Tom Mirabile, senior vice president, global trend & design, for Lifetime Brands, which markets the Pedrini and Farberware lines to supermarkets, moderated a panel discussion Monday morning on consumer and lifestyle trends that will propel the housewares industry.

The session — “Top Trends for 2012: Thriving in the New Age of Anti-Consumerism,” drew a large crowd of housewares attendees. They were presented with statistics on what is driving Gen X, Gen Y, Millennials and the Boomers to spend on housewares these days.

The recession has impacted how each of these consumer segments are responding to consumption where value has become more important than ever. As Mirablile and panelists pointed out, today’s value equation goes well beyond price.

I spoke to Mirabile after the session at the Lifetime booth at the Pedrini display where color has become one element of value that supermarkets can now take advantage of in their houswares sets.

New this fall will be Pedrini kitchen gadgets and cookware in what Mirabile described as “bright” colors or secondary and tertiary sophisticated colors often seen at department or specialty housewares stores.

Colors in the Pedrini line appropriately evoke fruit flavors — blueberry (teal), cherry (fuchsia), orange (mineralized orange), apple (mosey yellow), fig, and dewberry. These bright colors will dominate for the next 12 to 18 months, said Mirabile.

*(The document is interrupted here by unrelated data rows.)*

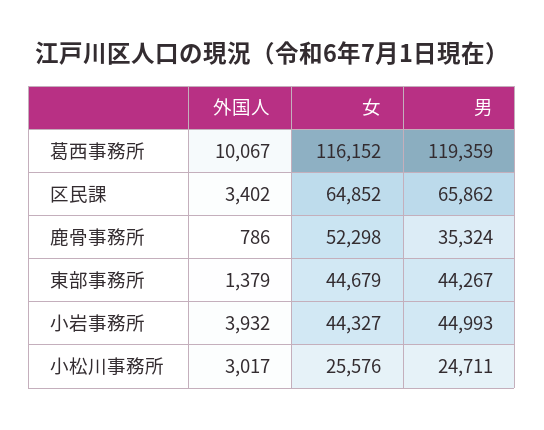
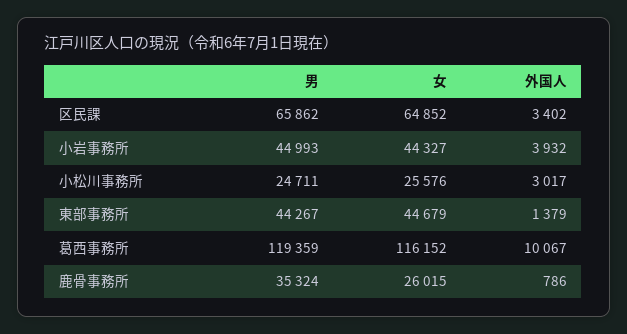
  {
    "外国人": {
      "葛西事務所": 10067,
      "区民課": 3402,
      "鹿骨事務所": 786,
      "東部事務所": 1379,
      "小岩事務所": 3932,
      "小松川事務所": 3017
    },
    "女": {
      "葛西事務所": 116152,
      "区民課": 64852,
-     "鹿骨事務所": 52298,
+     "鹿骨事務所": 26015,
      "東部事務所": 44679,
      "小岩事務所": 44327,
      "小松川事務所": 25576
    },
    "男": {
      "葛西事務所": 119359,
      "区民課": 65862,
      "鹿骨事務所": 35324,
      "東部事務所": 44267,
      "小岩事務所": 44993,
      "小松川事務所": 24711
    }
  }

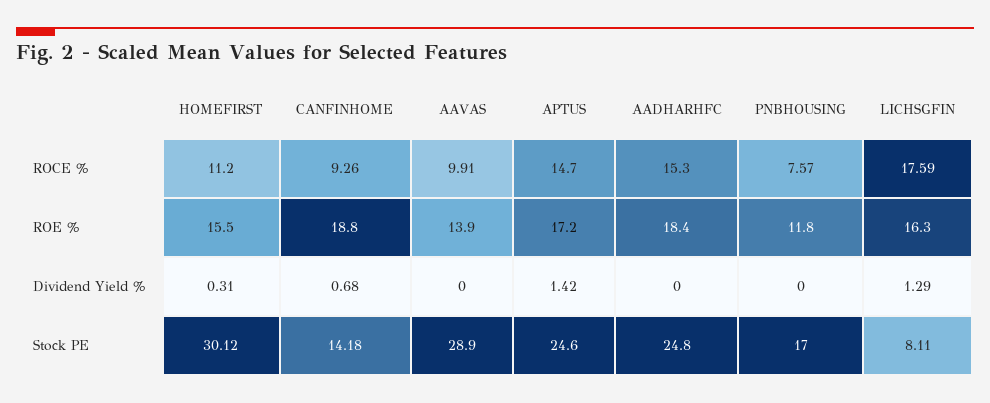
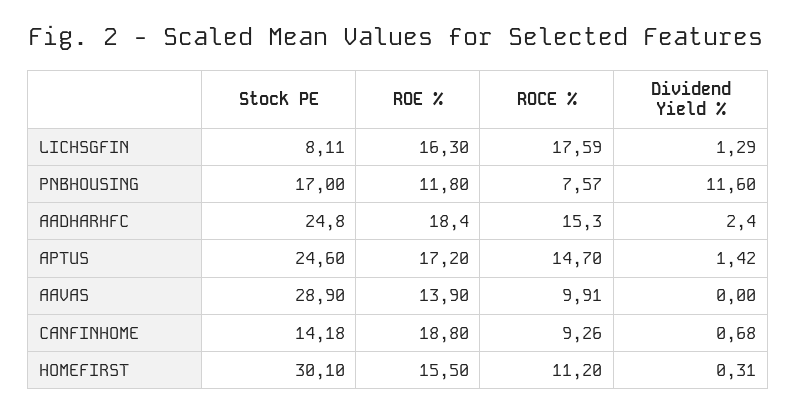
  {
    "HOMEFIRST": {
      "ROCE %": 11.2,
      "ROE %": 15.5,
      "Dividend Yield %": 0.31,
-     "Stock PE": 30.12
+     "Stock PE": 30.1
    },
    "CANFINHOME": {
      "ROCE %": 9.26,
      "ROE %": 18.8,
      "Dividend Yield %": 0.68,
      "Stock PE": 14.18
    },
    "AAVAS": {
      "ROCE %": 9.91,
      "ROE %": 13.9,
      "Dividend Yield %": 0,
      "Stock PE": 28.9
    },
    "APTUS": {
      "ROCE %": 14.7,
      "ROE %": 17.2,
      "Dividend Yield %": 1.42,
      "Stock PE": 24.6
    },
    "AADHARHFC": {
      "ROCE %": 15.3,
      "ROE %": 18.4,
-     "Dividend Yield %": 0,
+     "Dividend Yield %": 2.4,
      "Stock PE": 24.8
    },
    "PNBHOUSING": {
      "ROCE %": 7.57,
      "ROE %": 11.8,
-     "Dividend Yield %": 0,
+     "Dividend Yield %": 11.6,
      "Stock PE": 17
    },
    "LICHSGFIN": {
      "ROCE %": 17.59,
      "ROE %": 16.3,
      "Dividend Yield %": 1.29,
      "Stock PE": 8.11
    }
  }

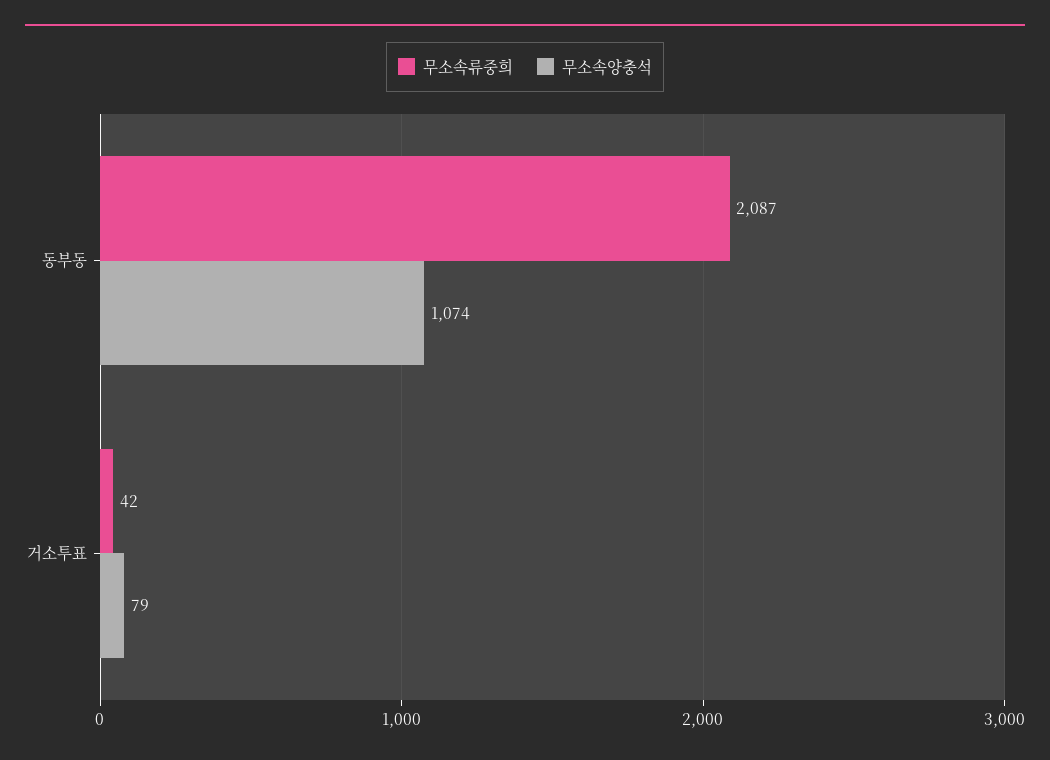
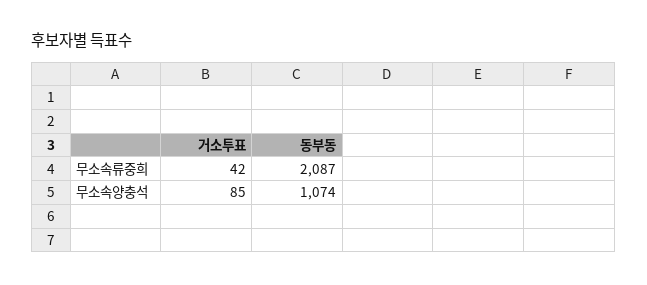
  {
    "무소속류중희": {
      "동부동": 2087,
      "거소투표": 42
    },
    "무소속양충석": {
      "동부동": 1074,
-     "거소투표": 79
+     "거소투표": 85
    }
  }

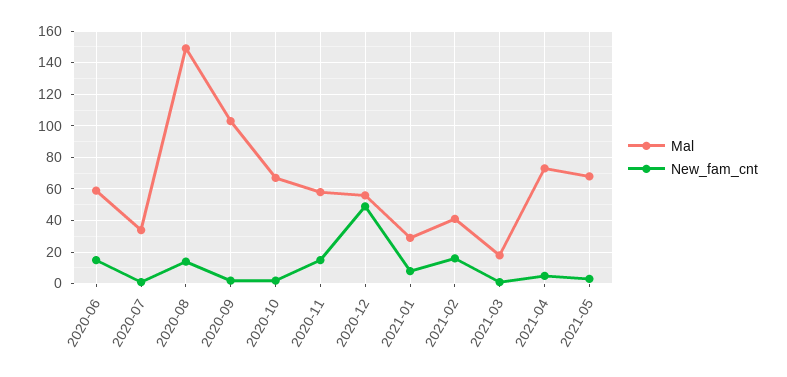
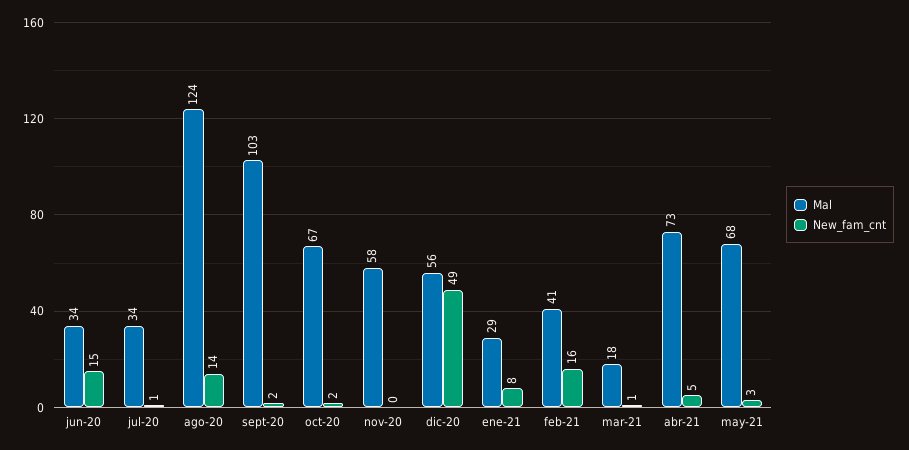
  {
    "Mal": {
-     "2020-06": 60,
+     "2020-06": 34,
      "2020-07": 34,
-     "2020-08": 150,
+     "2020-08": 124,
      "2020-09": 103,
      "2020-10": 67,
      "2020-11": 58,
      "2020-12": 56,
      "2021-01": 29,
      "2021-02": 41,
      "2021-03": 18,
      "2021-04": 73,
      "2021-05": 68
    },
    "New_fam_cnt": {
      "2020-06": 15,
      "2020-07": 1,
      "2020-08": 14,
      "2020-09": 2,
      "2020-10": 2,
-     "2020-11": 15,
+     "2020-11": 0,
      "2020-12": 49,
      "2021-01": 8,
      "2021-02": 16,
      "2021-03": 1,
      "2021-04": 5,
      "2021-05": 3
    }
  }

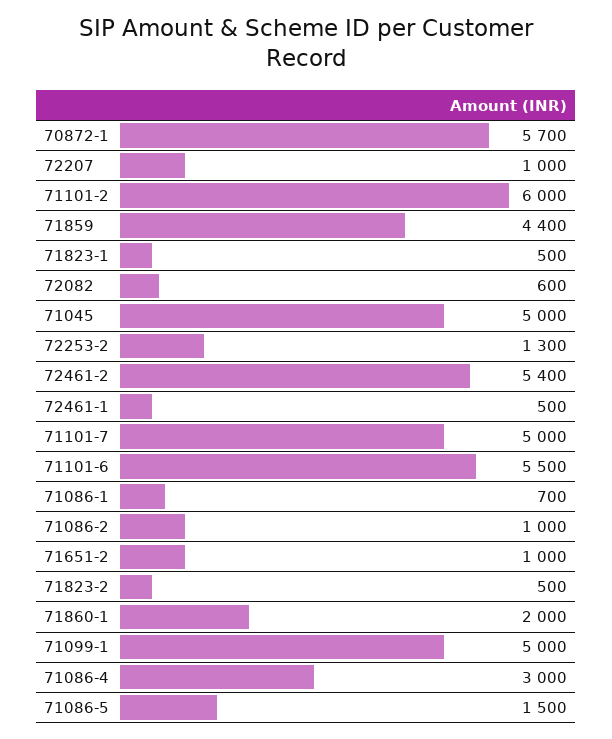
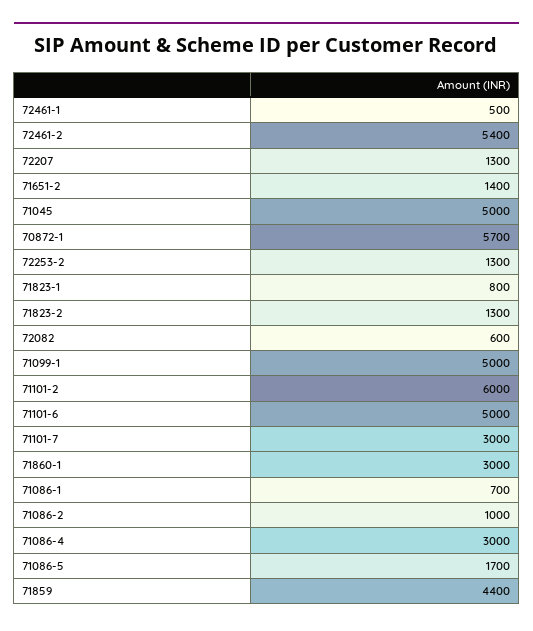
  {
    "70872-1": 5700,
-   "72207": 1000,
+   "72207": 1300,
    "71101-2": 6000,
    "71859": 4400,
-   "71823-1": 500,
+   "71823-1": 800,
    "72082": 600,
    "71045": 5000,
    "72253-2": 1300,
    "72461-2": 5400,
    "72461-1": 500,
-   "71101-7": 5000,
+   "71101-7": 3000,
-   "71101-6": 5500,
+   "71101-6": 5000,
    "71086-1": 700,
    "71086-2": 1000,
-   "71651-2": 1000,
+   "71651-2": 1400,
-   "71823-2": 500,
+   "71823-2": 1300,
-   "71860-1": 2000,
+   "71860-1": 3000,
    "71099-1": 5000,
    "71086-4": 3000,
-   "71086-5": 1500
+   "71086-5": 1700
  }

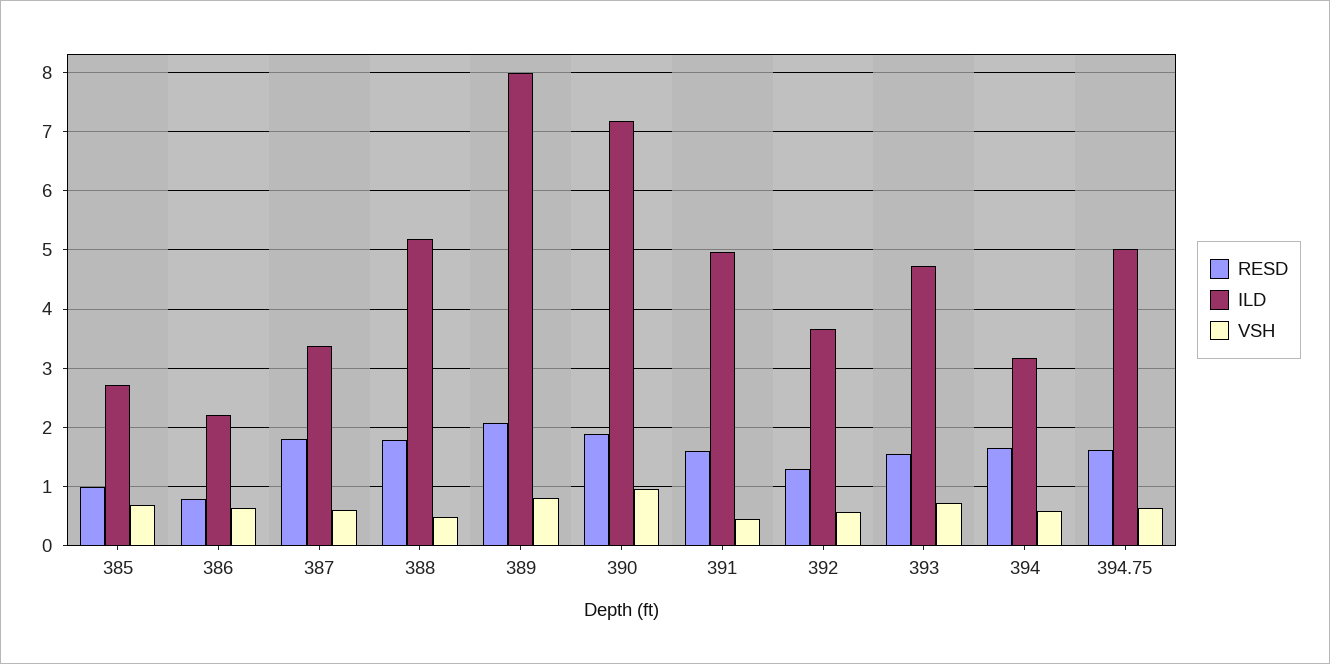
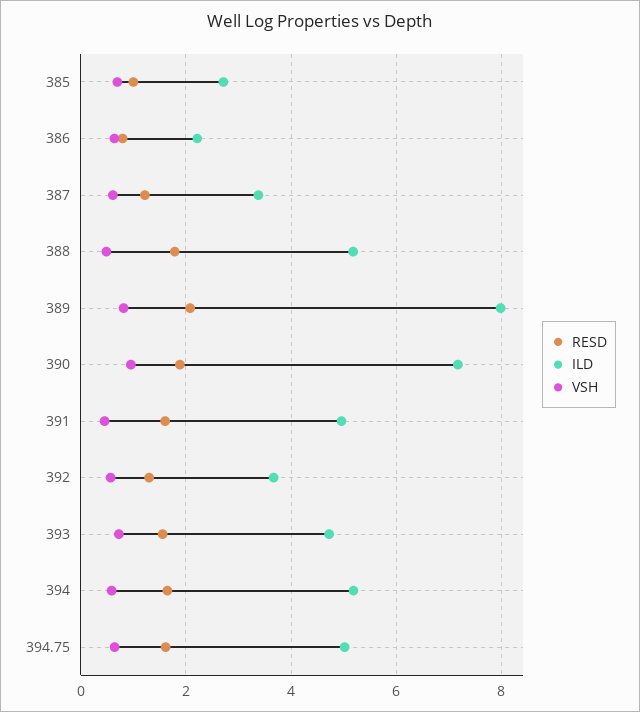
  {
    "RESD": {
      "385": 1,
      "386": 0.8,
-     "387": 1.8,
+     "387": 1.2,
      "388": 1.8,
      "389": 2,
      "390": 1.8,
      "391": 1.6,
      "392": 1.2,
      "393": 1.6,
      "394": 1.6,
      "394.75": 1.6
    },
    "ILD": {
      "385": 2.8,
      "386": 2.2,
      "387": 3.4,
      "388": 5.2,
      "389": 8,
      "390": 7.2,
      "391": 5,
      "392": 3.6,
      "393": 4.8,
-     "394": 3.2,
+     "394": 5.2,
      "394.75": 5
    },
    "VSH": {
      "385": 0.6,
      "386": 0.6,
      "387": 0.6,
      "388": 0.4,
      "389": 0.8,
      "390": 1,
      "391": 0.4,
      "392": 0.6,
      "393": 0.8,
      "394": 0.6,
      "394.75": 0.6
    }
  }

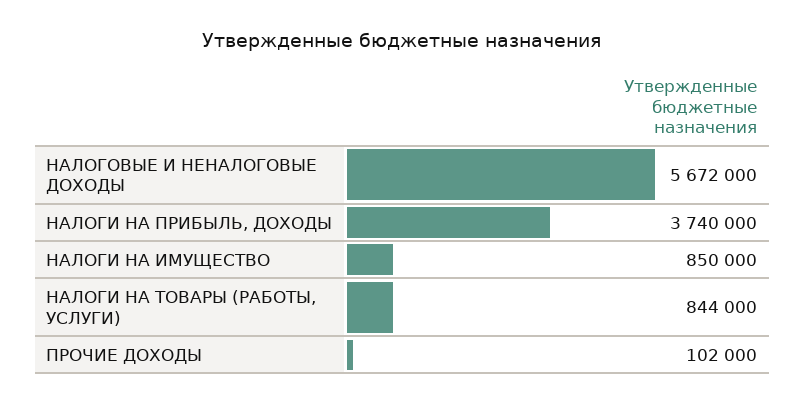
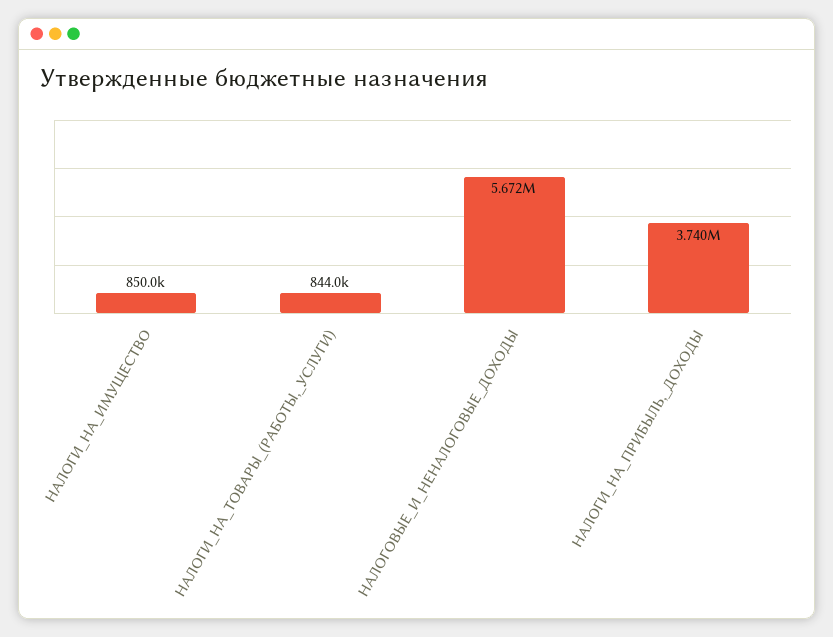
  {
    "НАЛОГОВЫЕ И НЕНАЛОГОВЫЕ ДОХОДЫ": 5672000,
    "НАЛОГИ НА ПРИБЫЛЬ, ДОХОДЫ": 3740000,
    "НАЛОГИ НА ИМУЩЕСТВО": 850000,
-   "НАЛОГИ НА ТОВАРЫ (РАБОТЫ, УСЛУГИ)": 844000,
+   "НАЛОГИ НА ТОВАРЫ (РАБОТЫ, УСЛУГИ)": 844000
-   "ПРОЧИЕ ДОХОДЫ": 102000
  }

“Color has become like the great unifier,” said Mirabile. “Sophisticated colors wound up at the high end [of retail] and you would would see the grocery channel and other more price-sensitive retailers carry colors that were less dynamic and more primary. If they went to colors, they went to royal blue or maybe red as that has became more of a kitchen staple. But you wouldn’t see these [bright] colors [in products] at entry level price points.”

Pedrini began as a brand for specialty retailers. Lifetime opened the brand to the grocery channel to market, and it took off. “If the grocery industry is ready for Italian design like Pedrini then it is ready for color to be more sophisticated too,” Mirabile told me.

The color is used to unify disparate materials such as a clear acrylic handle with a silicone head on a ladle. The silicone head is more flexible and can take the heat of a frying pan.

“You have a translucent ladle, but the transparent handle looks rich,beautiful and vibrant. It looks like a really expensive piece, but has the functionality of a ladle head that is durable and has a lot of flexibility,” Mirabile noted.

He added the use of multiple materials is the language of high end. With the Pedrini line in new bright colors, available at retail this fall, the grocery channel will have the opportunity to carry something that one might see in a department store, and the new color palette of the line adds additional value for the shopper.

With limited space for storage, consumers want decorative designs and colors in their cookware to put on the stove.

Another consumer trend that lends itself to color/design is entertaining at home.

“Consumers are asking for more color in functional objects. Ten years ago, the kitchen space was functional. You made something and wanted it done before people came over. Now more than half of consumers who entertain at home make cooking part of the interaction. Open kitchen space has made cooking more social. That means people want more decorative value out of their kitchen gadgets and cookware.”